In Made in L.A. 2020: a version, the artist’s work is present in two institutions, across Los Angeles. See Nicola L.'s work on view at The Huntington.

Biography

Nicola L. was born in 1932 in Morocco and died in 2019 in Los Angeles, where her estate now resides. In the 1960s she worked in Ibiza and Paris and was part of an intellectual and artistic cohort invested in pop, which included Alberto Greco, Yves Klein, and Marta Minujín. Her overall practice is full of humor and wit: men as sofas, knobs as nipples, unchaste applications of faux fur. She brilliantly made literal the objectification of the female form. Generally her practice tackles representations of the body and of the social persona through conceptual works, functional and domestic objects, furniture, installations, performances, and films. She sustained through the years a diaristic and dreamlike drawing practice. Nicola L. was interested in exploring the skin and surface of things, and her caricatural anthropomorphic objects interrogate the construction of subjectivity, especially in relation to her feminist concerns.
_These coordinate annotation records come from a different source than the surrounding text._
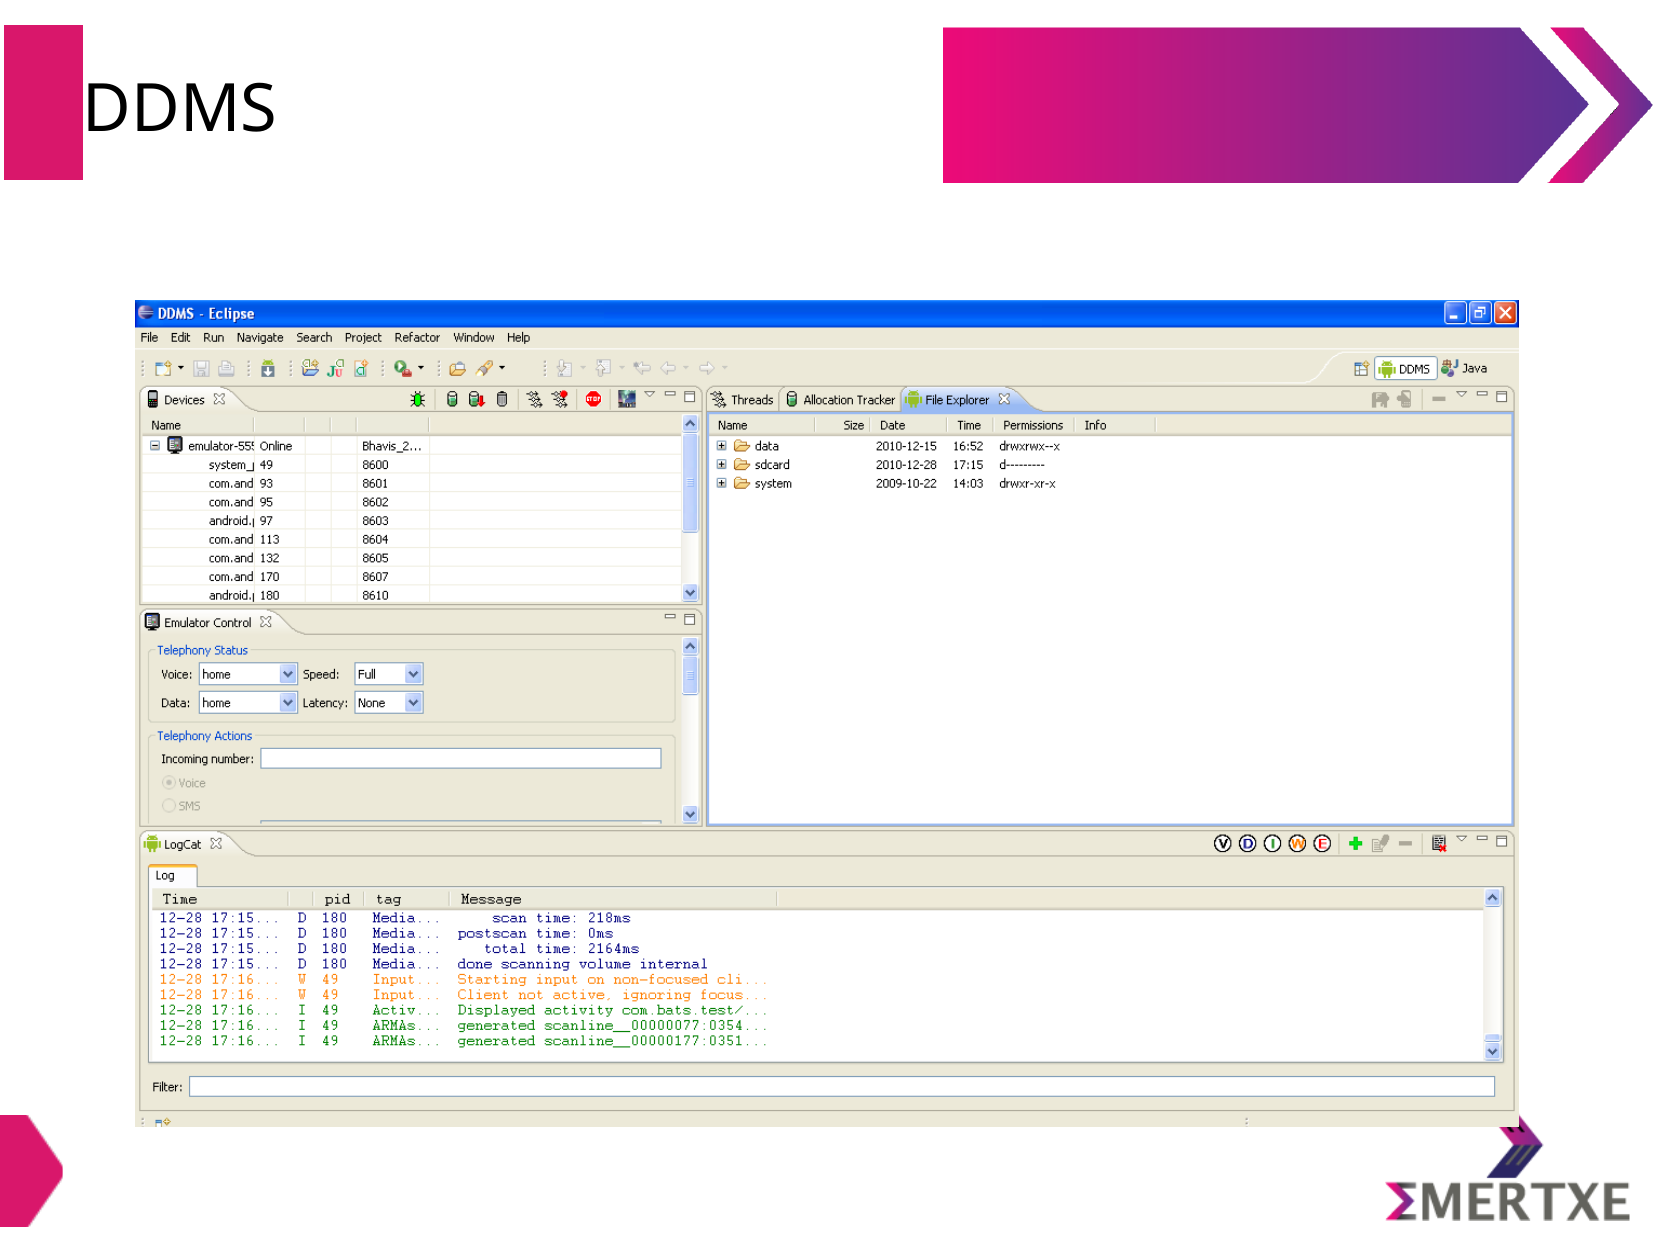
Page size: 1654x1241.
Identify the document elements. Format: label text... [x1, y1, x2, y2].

title DDMS [82, 2, 1571, 210]
picture [1571, 27, 1653, 183]
picture [135, 300, 1631, 1221]
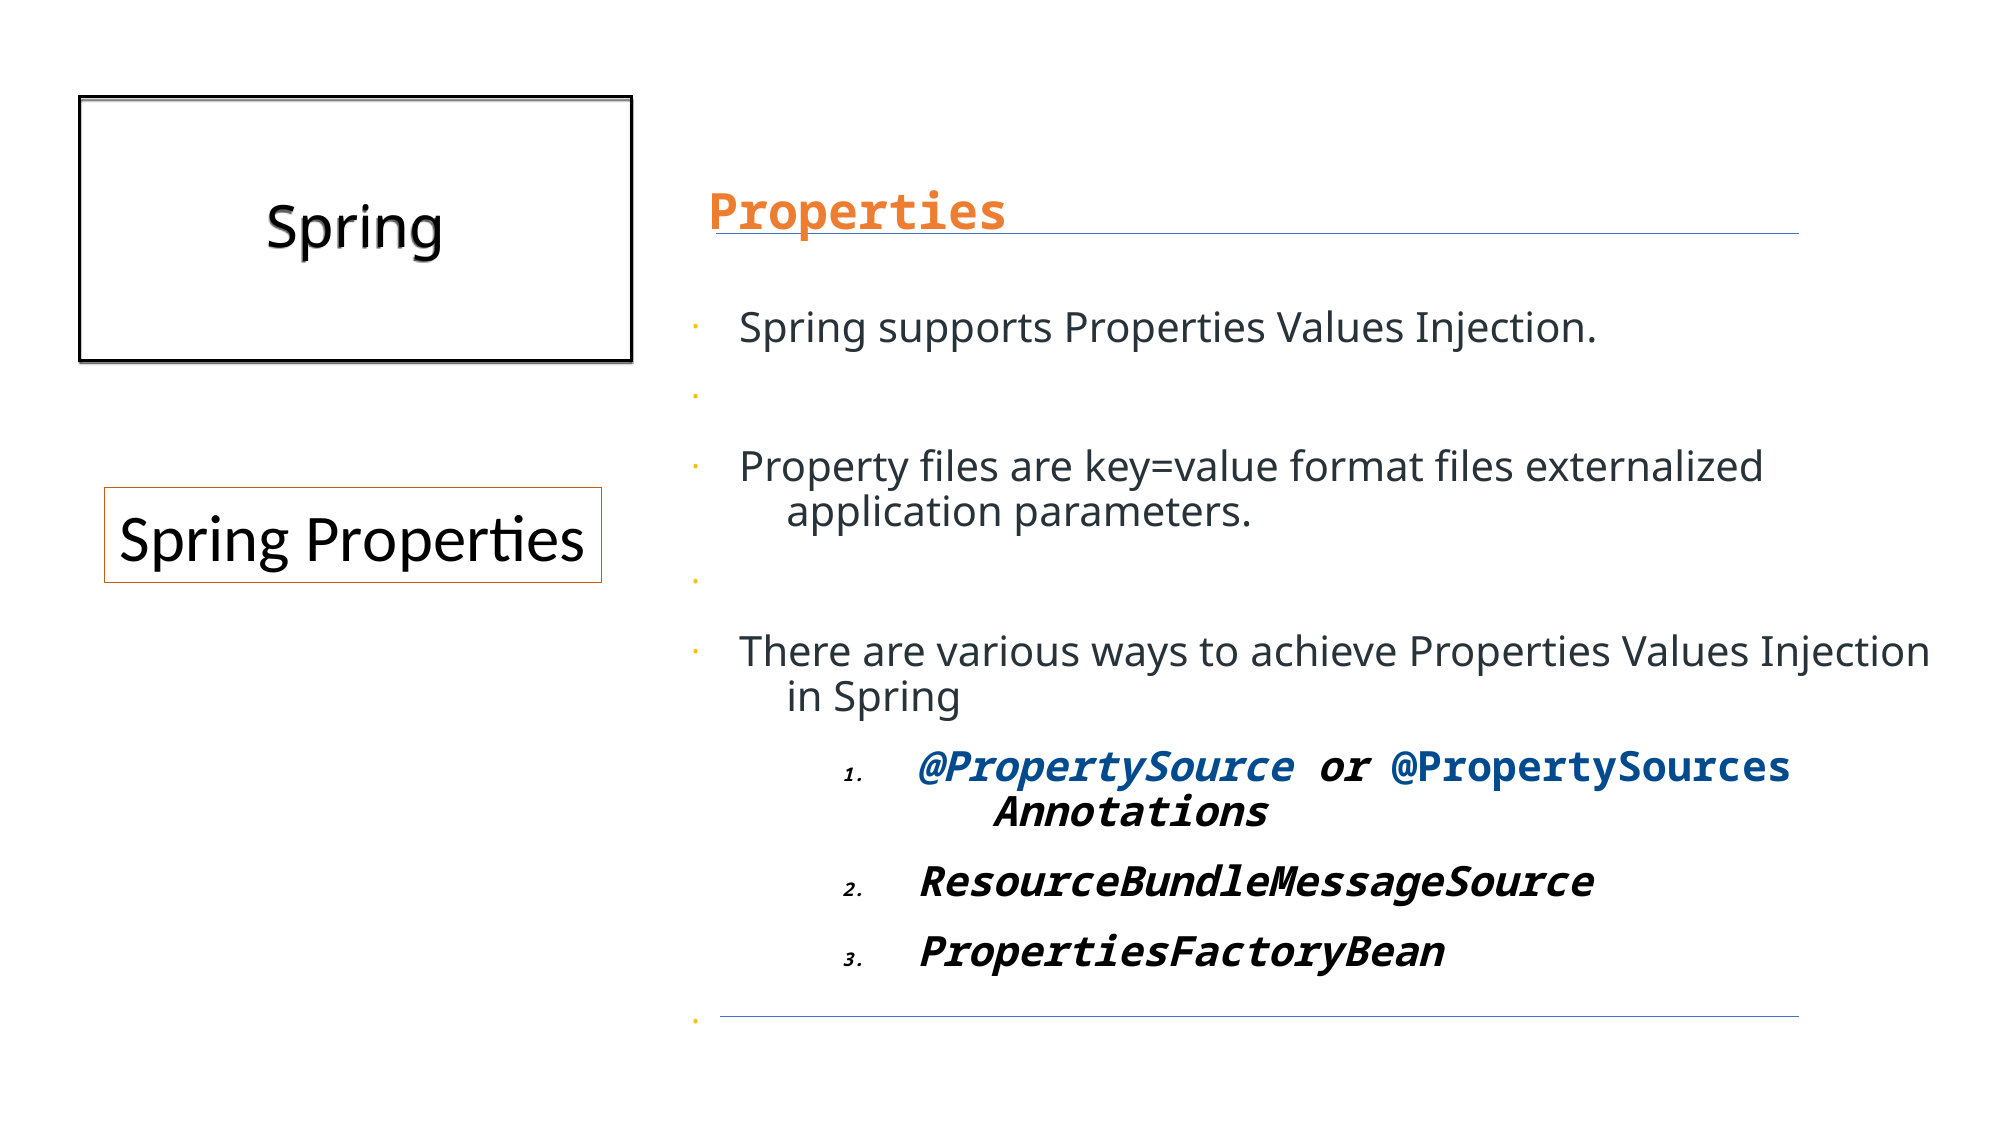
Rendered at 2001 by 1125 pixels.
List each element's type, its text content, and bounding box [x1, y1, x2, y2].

In the 1960s she started developing her Pénétrables, a series of canvases into which viewers could introduce parts of their bodies and get into the skin of the painting. A magnum opus of this series, La chambre en fourrure (1969), was conceived as a playful environment, and yet it bore a strong political statement addressing the individual’s social envelope. Nicola L.’s work was exhibited at the Sculpture Center in Long Island City, New York, in 2017.